### What you are asked to do
Repeat only the lines below from the one containing "is an image" through the one containing "staining of adenocarcinoma", inclusive, exactly as written.

━━━━━━━━━━━━━━━━━━━━

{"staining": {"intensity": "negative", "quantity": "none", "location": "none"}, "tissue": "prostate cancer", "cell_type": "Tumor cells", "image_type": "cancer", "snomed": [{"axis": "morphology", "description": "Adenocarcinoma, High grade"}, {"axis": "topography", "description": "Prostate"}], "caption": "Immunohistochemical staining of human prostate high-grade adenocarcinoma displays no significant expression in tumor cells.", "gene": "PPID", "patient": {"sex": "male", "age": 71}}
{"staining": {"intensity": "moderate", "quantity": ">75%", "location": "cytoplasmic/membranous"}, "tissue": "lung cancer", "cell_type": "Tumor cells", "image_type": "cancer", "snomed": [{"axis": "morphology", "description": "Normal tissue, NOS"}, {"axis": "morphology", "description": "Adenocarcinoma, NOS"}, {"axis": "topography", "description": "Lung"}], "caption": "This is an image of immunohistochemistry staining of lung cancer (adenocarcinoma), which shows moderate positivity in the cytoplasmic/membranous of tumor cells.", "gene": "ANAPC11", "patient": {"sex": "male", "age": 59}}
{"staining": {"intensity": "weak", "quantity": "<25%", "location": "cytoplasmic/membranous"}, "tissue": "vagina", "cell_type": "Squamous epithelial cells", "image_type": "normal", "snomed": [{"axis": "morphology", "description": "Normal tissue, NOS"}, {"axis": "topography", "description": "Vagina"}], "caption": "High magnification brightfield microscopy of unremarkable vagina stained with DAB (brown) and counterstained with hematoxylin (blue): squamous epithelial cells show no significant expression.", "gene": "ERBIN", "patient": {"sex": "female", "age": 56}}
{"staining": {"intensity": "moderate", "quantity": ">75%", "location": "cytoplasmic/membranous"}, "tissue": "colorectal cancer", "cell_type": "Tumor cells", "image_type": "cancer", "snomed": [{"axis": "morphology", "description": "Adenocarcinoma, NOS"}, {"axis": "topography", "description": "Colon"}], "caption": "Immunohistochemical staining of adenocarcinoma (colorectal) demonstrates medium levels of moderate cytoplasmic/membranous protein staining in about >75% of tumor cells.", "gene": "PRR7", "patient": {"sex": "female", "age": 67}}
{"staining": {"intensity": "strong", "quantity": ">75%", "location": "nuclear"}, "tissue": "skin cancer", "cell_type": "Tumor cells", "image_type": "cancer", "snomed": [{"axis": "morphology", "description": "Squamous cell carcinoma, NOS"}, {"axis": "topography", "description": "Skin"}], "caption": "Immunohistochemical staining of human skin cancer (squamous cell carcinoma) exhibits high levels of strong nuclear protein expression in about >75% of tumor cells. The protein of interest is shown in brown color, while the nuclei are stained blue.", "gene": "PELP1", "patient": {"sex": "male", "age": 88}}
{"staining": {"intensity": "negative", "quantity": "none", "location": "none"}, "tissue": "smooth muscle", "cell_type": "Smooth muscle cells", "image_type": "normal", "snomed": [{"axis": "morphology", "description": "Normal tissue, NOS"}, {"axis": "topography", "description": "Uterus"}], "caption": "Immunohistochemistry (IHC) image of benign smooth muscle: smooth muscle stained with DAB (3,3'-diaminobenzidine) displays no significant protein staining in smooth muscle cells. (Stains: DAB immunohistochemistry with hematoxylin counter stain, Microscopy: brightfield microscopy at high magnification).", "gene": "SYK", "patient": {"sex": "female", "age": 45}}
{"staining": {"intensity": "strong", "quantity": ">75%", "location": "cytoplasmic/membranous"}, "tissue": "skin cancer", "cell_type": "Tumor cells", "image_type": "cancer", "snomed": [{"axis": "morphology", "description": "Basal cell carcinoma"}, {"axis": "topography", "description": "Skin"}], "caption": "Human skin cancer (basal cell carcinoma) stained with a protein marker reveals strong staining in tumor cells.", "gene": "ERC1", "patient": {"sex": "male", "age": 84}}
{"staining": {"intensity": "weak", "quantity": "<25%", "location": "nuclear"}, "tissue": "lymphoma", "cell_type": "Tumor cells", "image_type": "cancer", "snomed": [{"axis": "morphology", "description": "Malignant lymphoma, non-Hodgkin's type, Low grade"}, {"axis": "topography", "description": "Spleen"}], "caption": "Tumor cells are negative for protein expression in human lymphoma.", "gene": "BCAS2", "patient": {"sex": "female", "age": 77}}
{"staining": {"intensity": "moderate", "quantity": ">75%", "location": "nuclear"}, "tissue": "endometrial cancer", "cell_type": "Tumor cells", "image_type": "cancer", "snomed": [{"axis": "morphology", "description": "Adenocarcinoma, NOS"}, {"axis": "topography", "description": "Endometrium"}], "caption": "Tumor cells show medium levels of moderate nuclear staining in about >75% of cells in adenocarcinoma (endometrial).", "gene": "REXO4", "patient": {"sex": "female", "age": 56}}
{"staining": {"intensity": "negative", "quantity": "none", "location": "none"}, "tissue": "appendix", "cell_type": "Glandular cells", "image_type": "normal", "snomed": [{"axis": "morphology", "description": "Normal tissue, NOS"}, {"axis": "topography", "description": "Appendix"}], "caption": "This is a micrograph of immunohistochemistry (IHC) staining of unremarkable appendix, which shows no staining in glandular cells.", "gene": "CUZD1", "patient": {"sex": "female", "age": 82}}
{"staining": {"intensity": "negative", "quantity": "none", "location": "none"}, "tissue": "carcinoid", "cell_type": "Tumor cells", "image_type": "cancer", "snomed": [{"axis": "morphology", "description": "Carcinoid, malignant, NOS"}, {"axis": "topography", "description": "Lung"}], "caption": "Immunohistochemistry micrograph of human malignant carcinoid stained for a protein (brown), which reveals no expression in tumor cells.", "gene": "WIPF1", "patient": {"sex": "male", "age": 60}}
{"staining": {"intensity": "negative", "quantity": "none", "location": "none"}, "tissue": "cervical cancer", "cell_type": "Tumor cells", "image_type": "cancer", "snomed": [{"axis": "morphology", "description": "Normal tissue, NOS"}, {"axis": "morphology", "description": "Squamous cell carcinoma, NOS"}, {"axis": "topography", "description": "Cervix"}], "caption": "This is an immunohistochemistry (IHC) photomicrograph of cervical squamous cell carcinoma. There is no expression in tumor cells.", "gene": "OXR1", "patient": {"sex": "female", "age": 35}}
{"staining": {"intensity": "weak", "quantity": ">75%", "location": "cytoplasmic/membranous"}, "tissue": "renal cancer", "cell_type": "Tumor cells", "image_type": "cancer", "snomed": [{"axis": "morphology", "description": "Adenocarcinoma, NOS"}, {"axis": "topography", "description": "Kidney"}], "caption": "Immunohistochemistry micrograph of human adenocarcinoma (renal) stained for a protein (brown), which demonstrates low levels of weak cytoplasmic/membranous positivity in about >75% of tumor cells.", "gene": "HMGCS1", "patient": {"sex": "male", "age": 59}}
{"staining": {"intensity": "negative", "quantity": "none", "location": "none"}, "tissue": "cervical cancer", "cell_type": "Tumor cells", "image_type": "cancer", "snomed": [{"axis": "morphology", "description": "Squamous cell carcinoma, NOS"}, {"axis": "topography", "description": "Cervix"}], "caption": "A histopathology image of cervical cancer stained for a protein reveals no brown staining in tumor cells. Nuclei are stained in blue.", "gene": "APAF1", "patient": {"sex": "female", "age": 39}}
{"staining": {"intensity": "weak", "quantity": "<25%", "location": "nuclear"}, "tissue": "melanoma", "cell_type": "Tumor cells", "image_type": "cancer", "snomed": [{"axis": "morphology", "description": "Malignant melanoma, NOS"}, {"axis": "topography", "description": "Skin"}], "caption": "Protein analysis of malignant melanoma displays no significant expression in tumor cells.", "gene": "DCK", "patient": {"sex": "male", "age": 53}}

━━━━━━━━━━━━━━━━━━━━

### Response to the exercise
{"staining": {"intensity": "moderate", "quantity": ">75%", "location": "cytoplasmic/membranous"}, "tissue": "lung cancer", "cell_type": "Tumor cells", "image_type": "cancer", "snomed": [{"axis": "morphology", "description": "Normal tissue, NOS"}, {"axis": "morphology", "description": "Adenocarcinoma, NOS"}, {"axis": "topography", "description": "Lung"}], "caption": "This is an image of immunohistochemistry staining of lung cancer (adenocarcinoma), which shows moderate positivity in the cytoplasmic/membranous of tumor cells.", "gene": "ANAPC11", "patient": {"sex": "male", "age": 59}}
{"staining": {"intensity": "weak", "quantity": "<25%", "location": "cytoplasmic/membranous"}, "tissue": "vagina", "cell_type": "Squamous epithelial cells", "image_type": "normal", "snomed": [{"axis": "morphology", "description": "Normal tissue, NOS"}, {"axis": "topography", "description": "Vagina"}], "caption": "High magnification brightfield microscopy of unremarkable vagina stained with DAB (brown) and counterstained with hematoxylin (blue): squamous epithelial cells show no significant expression.", "gene": "ERBIN", "patient": {"sex": "female", "age": 56}}
{"staining": {"intensity": "moderate", "quantity": ">75%", "location": "cytoplasmic/membranous"}, "tissue": "colorectal cancer", "cell_type": "Tumor cells", "image_type": "cancer", "snomed": [{"axis": "morphology", "description": "Adenocarcinoma, NOS"}, {"axis": "topography", "description": "Colon"}], "caption": "Immunohistochemical staining of adenocarcinoma (colorectal) demonstrates medium levels of moderate cytoplasmic/membranous protein staining in about >75% of tumor cells.", "gene": "PRR7", "patient": {"sex": "female", "age": 67}}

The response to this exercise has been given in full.